* _ACTIVITY_: Repeat all of the data below word for word, keeping no images.

Extracted records
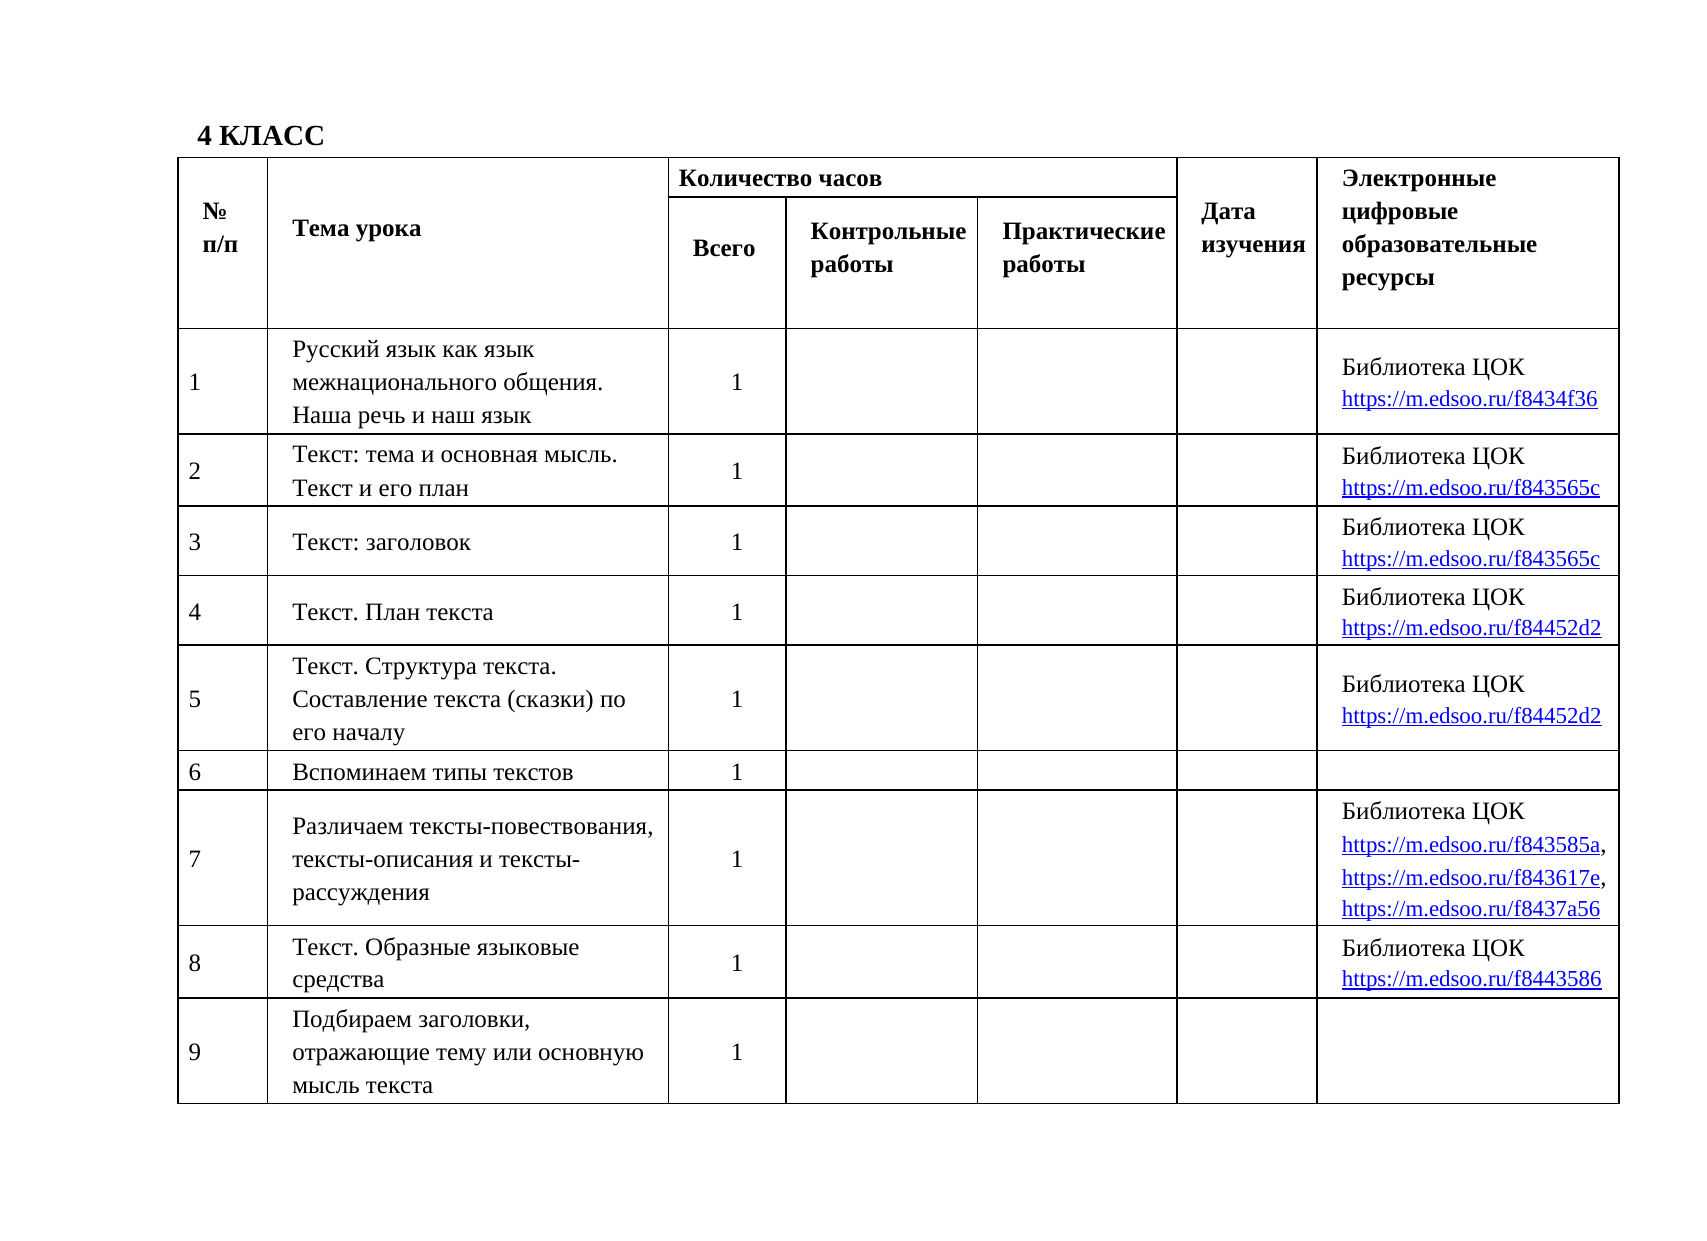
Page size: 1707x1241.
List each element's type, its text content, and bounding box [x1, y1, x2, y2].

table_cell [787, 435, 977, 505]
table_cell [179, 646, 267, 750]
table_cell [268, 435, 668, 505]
text 4 КЛАСС [190, 118, 1618, 152]
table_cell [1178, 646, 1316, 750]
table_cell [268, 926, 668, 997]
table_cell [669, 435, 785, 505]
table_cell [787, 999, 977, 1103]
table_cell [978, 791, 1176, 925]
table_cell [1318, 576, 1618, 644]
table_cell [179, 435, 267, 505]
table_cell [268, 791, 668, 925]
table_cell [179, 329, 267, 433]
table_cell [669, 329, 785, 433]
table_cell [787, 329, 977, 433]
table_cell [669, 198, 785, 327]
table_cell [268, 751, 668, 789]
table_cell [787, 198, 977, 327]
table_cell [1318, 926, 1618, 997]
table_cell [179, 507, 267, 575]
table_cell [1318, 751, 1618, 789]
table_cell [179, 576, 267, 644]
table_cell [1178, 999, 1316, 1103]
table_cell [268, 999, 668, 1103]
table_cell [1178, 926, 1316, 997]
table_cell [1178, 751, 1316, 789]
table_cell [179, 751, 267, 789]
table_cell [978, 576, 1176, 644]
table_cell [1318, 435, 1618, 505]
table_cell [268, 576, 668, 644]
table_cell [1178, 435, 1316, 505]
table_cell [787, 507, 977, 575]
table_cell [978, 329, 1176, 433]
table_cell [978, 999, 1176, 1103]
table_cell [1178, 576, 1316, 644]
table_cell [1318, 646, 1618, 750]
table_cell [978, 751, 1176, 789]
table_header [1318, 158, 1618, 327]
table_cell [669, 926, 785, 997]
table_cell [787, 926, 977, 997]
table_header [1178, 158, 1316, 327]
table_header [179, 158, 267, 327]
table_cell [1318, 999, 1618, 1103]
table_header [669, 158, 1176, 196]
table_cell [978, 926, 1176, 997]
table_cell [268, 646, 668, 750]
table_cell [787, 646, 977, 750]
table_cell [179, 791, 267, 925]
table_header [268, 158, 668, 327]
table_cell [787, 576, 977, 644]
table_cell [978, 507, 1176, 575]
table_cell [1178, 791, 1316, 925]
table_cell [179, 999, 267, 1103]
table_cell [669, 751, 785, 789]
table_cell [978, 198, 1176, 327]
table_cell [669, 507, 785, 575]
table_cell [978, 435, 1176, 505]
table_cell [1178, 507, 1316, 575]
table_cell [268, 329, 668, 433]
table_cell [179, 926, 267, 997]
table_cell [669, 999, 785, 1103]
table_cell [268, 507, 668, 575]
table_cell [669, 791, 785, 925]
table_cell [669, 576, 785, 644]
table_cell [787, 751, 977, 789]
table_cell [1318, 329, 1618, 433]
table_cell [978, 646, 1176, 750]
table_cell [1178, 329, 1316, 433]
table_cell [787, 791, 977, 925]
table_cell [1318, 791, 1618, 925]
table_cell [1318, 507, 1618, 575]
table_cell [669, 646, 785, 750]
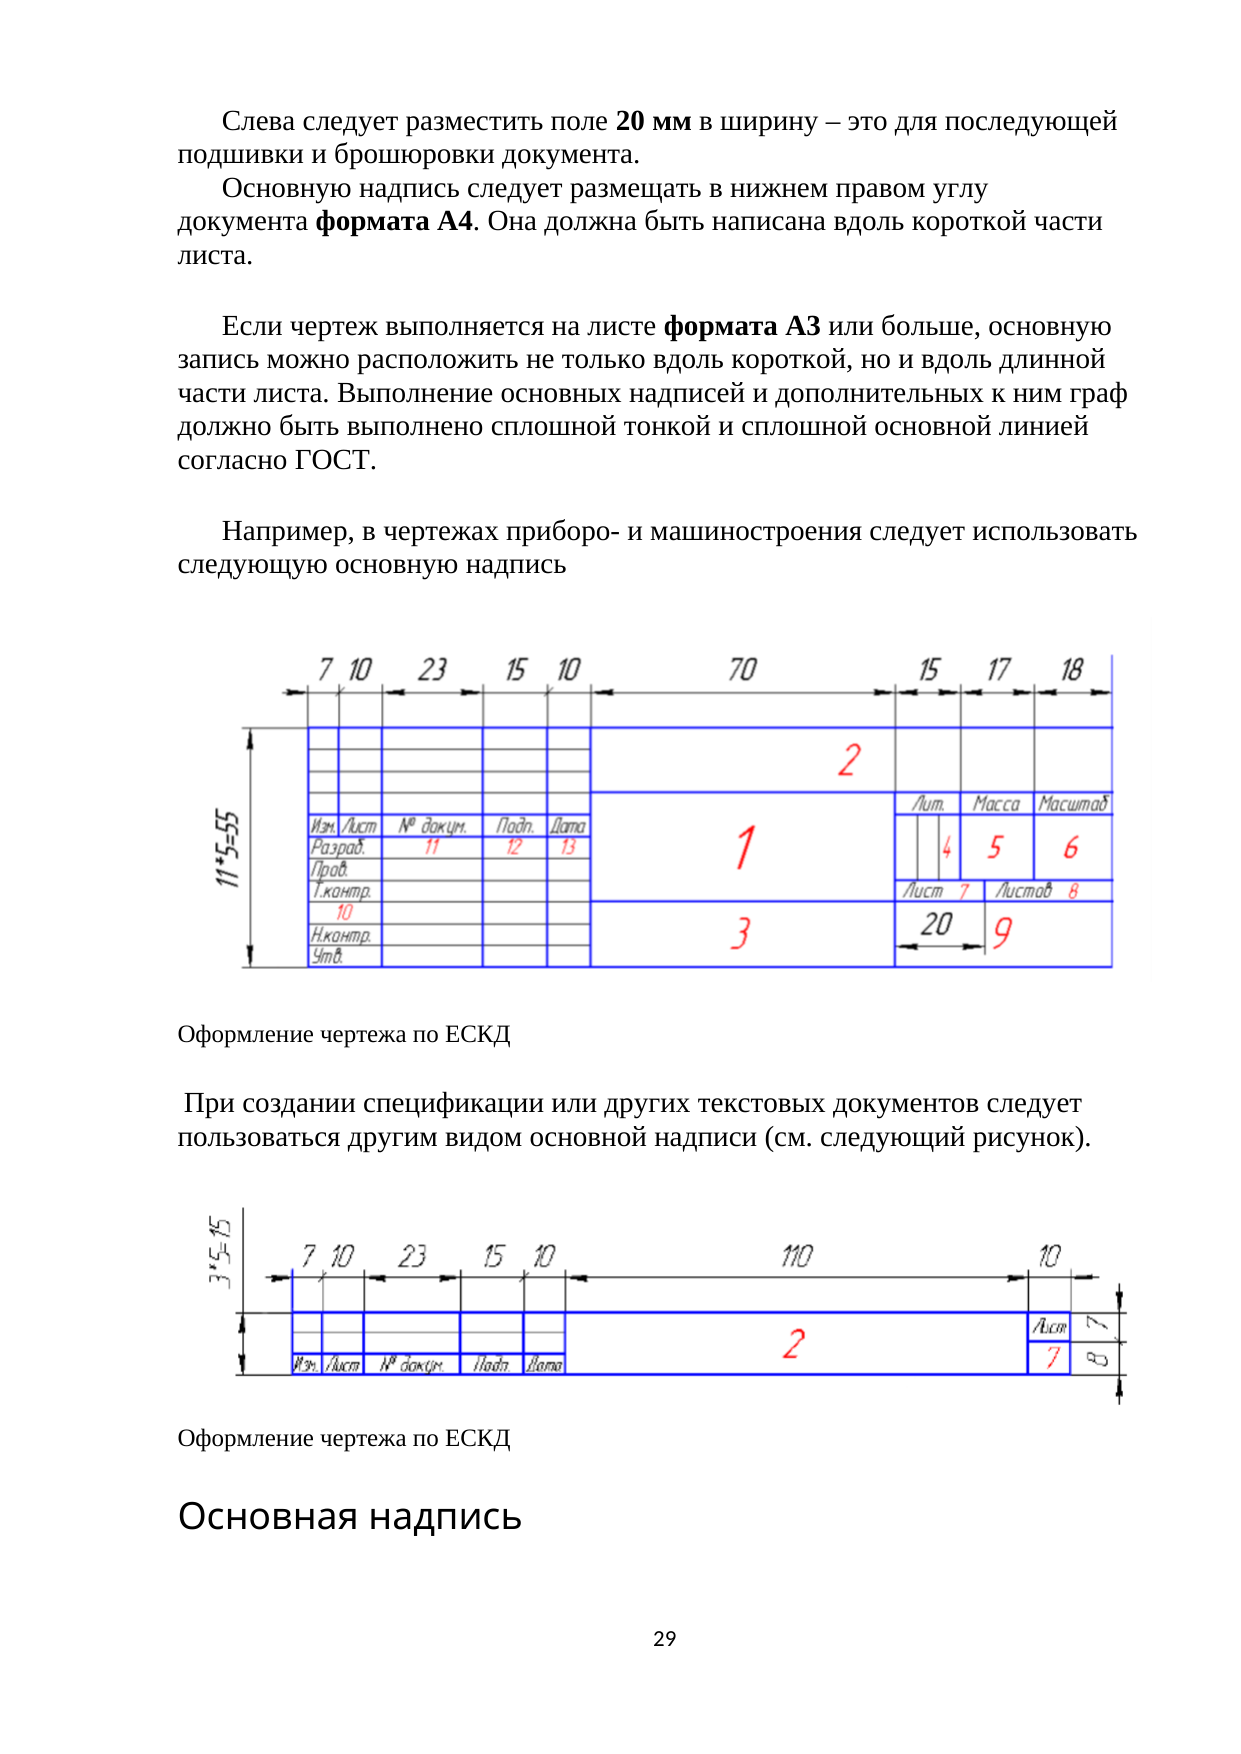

* _WRITTEN ANSWER_:
Page size: 1707x1241.
List each element's type, its text content, and bounding box [x1, y1, x2, y2].

table_cell [787, 435, 977, 505]
table_cell [179, 646, 267, 750]
table_cell [268, 435, 668, 505]
text 4 КЛАСС [190, 118, 1618, 152]
table_cell [1178, 646, 1316, 750]
table_cell [268, 926, 668, 997]
table_cell [669, 435, 785, 505]
table_cell [787, 999, 977, 1103]
table_cell [978, 791, 1176, 925]
table_cell [1318, 576, 1618, 644]
table_cell [179, 435, 267, 505]
table_cell [268, 791, 668, 925]
table_cell [179, 329, 267, 433]
table_cell [669, 329, 785, 433]
table_cell [787, 329, 977, 433]
table_cell [669, 198, 785, 327]
table_cell [268, 751, 668, 789]
table_cell [787, 198, 977, 327]
table_cell [1318, 926, 1618, 997]
table_cell [179, 507, 267, 575]
table_cell [1318, 751, 1618, 789]
table_cell [179, 576, 267, 644]
table_cell [1178, 999, 1316, 1103]
table_cell [268, 999, 668, 1103]
table_cell [1178, 926, 1316, 997]
table_cell [1178, 751, 1316, 789]
table_cell [179, 751, 267, 789]
table_cell [978, 576, 1176, 644]
table_cell [1318, 435, 1618, 505]
table_cell [268, 576, 668, 644]
table_cell [1178, 435, 1316, 505]
table_cell [787, 507, 977, 575]
table_cell [978, 329, 1176, 433]
table_cell [978, 999, 1176, 1103]
table_cell [1178, 576, 1316, 644]
table_cell [1318, 646, 1618, 750]
table_cell [978, 751, 1176, 789]
table_header [1318, 158, 1618, 327]
table_cell [669, 926, 785, 997]
table_cell [787, 926, 977, 997]
table_header [1178, 158, 1316, 327]
table_header [179, 158, 267, 327]
table_cell [1318, 999, 1618, 1103]
table_header [669, 158, 1176, 196]
table_cell [978, 926, 1176, 997]
table_cell [268, 646, 668, 750]
table_cell [787, 646, 977, 750]
table_cell [179, 791, 267, 925]
table_header [268, 158, 668, 327]
table_cell [787, 576, 977, 644]
table_cell [978, 507, 1176, 575]
table_cell [1178, 791, 1316, 925]
table_cell [179, 999, 267, 1103]
table_cell [669, 751, 785, 789]
table_cell [978, 198, 1176, 327]
table_cell [669, 507, 785, 575]
table_cell [978, 435, 1176, 505]
table_cell [1178, 507, 1316, 575]
table_cell [268, 329, 668, 433]
table_cell [179, 926, 267, 997]
table_cell [669, 999, 785, 1103]
table_cell [268, 507, 668, 575]
table_cell [669, 791, 785, 925]
table_cell [669, 576, 785, 644]
table_cell [787, 751, 977, 789]
table_cell [1318, 329, 1618, 433]
table_cell [978, 646, 1176, 750]
table_cell [1178, 329, 1316, 433]
table_cell [787, 791, 977, 925]
table_cell [1318, 791, 1618, 925]
table_cell [1318, 507, 1618, 575]
table_cell [669, 646, 785, 750]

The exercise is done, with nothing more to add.